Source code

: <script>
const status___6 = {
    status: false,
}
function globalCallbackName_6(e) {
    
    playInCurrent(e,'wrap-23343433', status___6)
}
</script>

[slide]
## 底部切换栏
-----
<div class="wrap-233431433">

_____

- _Exercise directions_
Output every line of the records above without changing anything.

- _Result_
Source code

: <script>
const status___6 = {
    status: false,
}
function globalCallbackName_6(e) {
    
    playInCurrent(e,'wrap-23343433', status___6)
}
</script>

[slide]
## 底部切换栏
-----
<div class="wrap-233431433">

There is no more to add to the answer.